Assignment:
Render the lines from the start of the stored data through the line containing "- **API Uptime**: 99.9% availability" as a numbered list, omitting any blank lines.

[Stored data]
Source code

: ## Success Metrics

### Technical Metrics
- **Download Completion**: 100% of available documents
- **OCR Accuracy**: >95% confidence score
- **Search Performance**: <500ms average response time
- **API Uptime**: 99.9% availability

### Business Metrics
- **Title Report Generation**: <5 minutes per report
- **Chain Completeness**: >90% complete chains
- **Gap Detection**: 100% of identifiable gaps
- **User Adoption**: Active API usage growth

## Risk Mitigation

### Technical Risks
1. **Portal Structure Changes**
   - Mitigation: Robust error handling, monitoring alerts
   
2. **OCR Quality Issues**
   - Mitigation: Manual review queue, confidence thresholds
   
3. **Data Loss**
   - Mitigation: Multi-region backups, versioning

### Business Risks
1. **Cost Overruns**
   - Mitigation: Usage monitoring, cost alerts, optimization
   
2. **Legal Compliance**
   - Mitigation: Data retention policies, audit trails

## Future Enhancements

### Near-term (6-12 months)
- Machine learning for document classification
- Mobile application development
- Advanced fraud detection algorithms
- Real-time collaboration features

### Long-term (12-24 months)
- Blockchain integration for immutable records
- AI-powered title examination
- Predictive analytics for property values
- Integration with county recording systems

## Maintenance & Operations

Answer box:
1. Source code
2. : ## Success Metrics
3. ### Technical Metrics
4. - **Download Completion**: 100% of available documents
5. - **OCR Accuracy**: >95% confidence score
6. - **Search Performance**: <500ms average response time
7. - **API Uptime**: 99.9% availability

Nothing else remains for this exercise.